--- Brief 1 ---
According to the article on translation procurement, on what date was the inaugural SlatorCon London held?
--- Brief 2 ---
Please extend the article on translation procurement, picking up right after its final sentence.

--- Page text ---

#####

4 years ago
May 16, 2017
Are You a Strategic Supplier? How a Chief Procurement Officer Sees Translation
Have you ever received a call from a buyer at the deal close asking for another 10% price reduction? Your ability to defend your pricing and win the deal can depend on many variables but the more strategic your solution is to the client, the better your chances of success.
The headwinds are strong. Increasing global competition, outsourcing and the application of technology reduce pricing power, squeeze margins and make it harder to maintain your brand differentiation. Product life cycles show that as categories mature, the more they are susceptible to commoditization; and the speed to maturity is accelerating.
Understanding the buyer and the variables they consider in procurement is essential to securing and retaining strategic accounts. At the inaugural SlatorCon London on May 9, 2017, over 60 senior industry executives were treated to a snapshot of how the procurement brain works by one of the language industry’s largest buyers.

#####

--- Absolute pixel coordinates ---
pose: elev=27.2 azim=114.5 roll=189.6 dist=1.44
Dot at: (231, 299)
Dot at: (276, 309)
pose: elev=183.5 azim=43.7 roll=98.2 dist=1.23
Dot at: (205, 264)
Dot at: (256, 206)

#####

--- Response 1 ---
May 9, 2017

--- Response 2 ---
With USD 7.8bn in revenue and 50,000 professionals serving clients in over 100 markets, QuintilesIMS is by far the world’s largest clinical research organization. It purchases millions of dollars in translation for itself and its clients. The company is said to be one of TransPerfect’s major global accounts.
At SlatorCon, Steve Kirk, Chief Global Procurement Officer at QuintilesIMS, discussed their strategic sourcing process, what category management looks like, centralized vs. decentralized procurement models, and where they place translation in their procurement mix.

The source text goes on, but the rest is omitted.